Los pequeños seres tienen muy claro que los humanos son peligrosos y, aunque necesitan penetrar en sus cocinas para “tomar prestados” alimentos y productos, basan su supervivencia en ocultarse de ellos. Sin embargo, Arrietty, de catorce años, es una niña intrépida que se dejará ver por un descuido, lo que desencadenará una serie de percances para ambas familias.
Miyazaki firma el guión, junto con Keiko Niwa, y, desde su cargo de productor ejecutivo, supervisa la realización de la película, además de figurar como planificador de desarrollo.
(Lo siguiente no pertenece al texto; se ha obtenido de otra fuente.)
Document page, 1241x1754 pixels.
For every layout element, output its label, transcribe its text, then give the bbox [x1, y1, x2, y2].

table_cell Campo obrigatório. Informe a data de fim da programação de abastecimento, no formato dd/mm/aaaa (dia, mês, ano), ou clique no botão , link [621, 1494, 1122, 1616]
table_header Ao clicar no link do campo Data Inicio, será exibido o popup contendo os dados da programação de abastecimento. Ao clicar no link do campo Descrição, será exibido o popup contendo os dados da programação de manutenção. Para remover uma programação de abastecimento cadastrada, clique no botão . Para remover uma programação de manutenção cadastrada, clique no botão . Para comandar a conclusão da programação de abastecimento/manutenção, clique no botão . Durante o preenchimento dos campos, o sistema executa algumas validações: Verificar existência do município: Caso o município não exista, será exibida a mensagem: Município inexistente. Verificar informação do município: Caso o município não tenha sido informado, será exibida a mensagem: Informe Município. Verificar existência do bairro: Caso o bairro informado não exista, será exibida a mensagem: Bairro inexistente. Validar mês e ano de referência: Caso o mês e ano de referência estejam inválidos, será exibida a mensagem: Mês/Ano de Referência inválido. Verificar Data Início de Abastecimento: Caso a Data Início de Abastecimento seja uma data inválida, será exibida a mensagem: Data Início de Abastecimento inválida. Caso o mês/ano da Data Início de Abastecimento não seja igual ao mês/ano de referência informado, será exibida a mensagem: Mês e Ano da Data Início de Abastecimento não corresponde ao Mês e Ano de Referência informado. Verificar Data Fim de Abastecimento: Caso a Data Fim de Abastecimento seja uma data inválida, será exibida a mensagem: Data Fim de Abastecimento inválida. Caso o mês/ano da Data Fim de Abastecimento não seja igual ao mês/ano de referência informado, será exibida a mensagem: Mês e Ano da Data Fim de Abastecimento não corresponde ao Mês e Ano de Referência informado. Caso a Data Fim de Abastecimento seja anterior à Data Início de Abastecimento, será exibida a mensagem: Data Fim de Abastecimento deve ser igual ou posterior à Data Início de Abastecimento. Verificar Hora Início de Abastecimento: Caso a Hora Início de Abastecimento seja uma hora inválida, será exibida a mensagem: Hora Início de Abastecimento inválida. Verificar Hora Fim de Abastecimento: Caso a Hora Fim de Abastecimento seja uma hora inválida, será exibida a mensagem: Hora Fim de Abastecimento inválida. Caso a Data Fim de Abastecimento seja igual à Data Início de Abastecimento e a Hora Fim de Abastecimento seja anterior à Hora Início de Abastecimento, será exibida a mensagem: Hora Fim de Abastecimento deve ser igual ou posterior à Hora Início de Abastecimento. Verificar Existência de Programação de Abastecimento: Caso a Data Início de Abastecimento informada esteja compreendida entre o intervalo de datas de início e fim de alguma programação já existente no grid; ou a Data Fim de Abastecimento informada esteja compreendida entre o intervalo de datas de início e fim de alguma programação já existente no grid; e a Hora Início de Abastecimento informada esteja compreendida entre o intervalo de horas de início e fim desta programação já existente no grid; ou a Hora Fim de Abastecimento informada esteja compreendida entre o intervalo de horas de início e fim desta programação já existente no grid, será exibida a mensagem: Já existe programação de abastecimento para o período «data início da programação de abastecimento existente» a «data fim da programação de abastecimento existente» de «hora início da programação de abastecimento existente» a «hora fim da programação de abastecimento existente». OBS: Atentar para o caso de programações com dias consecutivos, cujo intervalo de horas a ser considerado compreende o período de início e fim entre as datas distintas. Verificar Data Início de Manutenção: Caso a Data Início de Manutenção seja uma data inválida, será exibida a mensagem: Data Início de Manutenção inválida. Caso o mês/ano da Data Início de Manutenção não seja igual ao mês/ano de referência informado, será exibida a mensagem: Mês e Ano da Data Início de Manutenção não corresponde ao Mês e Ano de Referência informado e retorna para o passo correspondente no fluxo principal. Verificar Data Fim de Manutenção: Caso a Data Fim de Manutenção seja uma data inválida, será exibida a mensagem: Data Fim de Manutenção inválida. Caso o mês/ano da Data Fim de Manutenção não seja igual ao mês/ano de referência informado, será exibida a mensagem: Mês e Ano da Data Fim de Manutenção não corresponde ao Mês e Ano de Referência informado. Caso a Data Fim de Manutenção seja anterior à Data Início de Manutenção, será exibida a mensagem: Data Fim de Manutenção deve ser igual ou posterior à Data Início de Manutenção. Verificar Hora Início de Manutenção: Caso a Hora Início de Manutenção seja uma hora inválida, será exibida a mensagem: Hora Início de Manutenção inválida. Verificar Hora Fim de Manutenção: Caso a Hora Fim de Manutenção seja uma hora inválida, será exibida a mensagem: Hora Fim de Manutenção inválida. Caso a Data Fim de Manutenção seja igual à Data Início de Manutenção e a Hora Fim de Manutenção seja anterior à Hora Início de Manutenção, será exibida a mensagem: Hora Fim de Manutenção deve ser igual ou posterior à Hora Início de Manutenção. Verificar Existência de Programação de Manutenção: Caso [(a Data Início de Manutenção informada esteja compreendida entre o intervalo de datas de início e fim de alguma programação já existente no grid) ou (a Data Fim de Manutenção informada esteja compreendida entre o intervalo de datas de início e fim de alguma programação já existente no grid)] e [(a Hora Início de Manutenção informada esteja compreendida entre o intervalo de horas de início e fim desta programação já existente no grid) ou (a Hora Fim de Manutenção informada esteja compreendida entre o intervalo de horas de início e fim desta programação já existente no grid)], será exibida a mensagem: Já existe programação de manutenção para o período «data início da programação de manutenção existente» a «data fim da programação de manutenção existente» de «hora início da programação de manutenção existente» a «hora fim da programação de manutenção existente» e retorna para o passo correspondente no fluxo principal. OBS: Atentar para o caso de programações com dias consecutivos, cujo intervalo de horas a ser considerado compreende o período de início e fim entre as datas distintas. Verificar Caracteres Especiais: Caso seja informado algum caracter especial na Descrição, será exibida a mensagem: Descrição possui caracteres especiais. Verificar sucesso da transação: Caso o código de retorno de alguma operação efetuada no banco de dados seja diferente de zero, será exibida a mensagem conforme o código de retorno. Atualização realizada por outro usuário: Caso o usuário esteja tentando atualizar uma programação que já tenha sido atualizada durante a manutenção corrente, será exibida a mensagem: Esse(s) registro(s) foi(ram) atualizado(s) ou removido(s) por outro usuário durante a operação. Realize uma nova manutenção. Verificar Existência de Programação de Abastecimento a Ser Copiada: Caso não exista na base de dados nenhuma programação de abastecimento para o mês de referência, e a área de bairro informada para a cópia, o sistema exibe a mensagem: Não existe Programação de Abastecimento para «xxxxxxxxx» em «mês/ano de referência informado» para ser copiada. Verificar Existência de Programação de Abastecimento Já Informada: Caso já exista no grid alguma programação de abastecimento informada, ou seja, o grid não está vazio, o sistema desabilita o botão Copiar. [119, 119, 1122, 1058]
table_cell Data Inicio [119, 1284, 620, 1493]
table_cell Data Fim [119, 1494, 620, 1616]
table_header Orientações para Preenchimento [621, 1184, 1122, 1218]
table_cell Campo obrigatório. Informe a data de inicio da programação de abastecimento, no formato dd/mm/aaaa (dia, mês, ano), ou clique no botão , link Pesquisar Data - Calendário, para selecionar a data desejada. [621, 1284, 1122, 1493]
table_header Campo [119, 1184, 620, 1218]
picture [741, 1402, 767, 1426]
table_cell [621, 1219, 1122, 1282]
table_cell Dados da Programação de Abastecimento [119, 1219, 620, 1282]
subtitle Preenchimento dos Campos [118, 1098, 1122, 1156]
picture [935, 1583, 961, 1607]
Convertir lo cotidiano en una aventura, encontrar el punto de vista desde el que los objetos con los que convivimos se tornan colosales y mágicos, hallar dificultades en lo que para la mayoría no supone más que un movimiento inconsciente abre un mundo maravilloso. Al mismo tiempo, funciona como metáfora de las debilidades que convierten los granos de arena en montañas: no en vano el personaje principal humano, al estar enfermo, encuentra los obstáculos casi tan insalvables como sus pequeños amigos.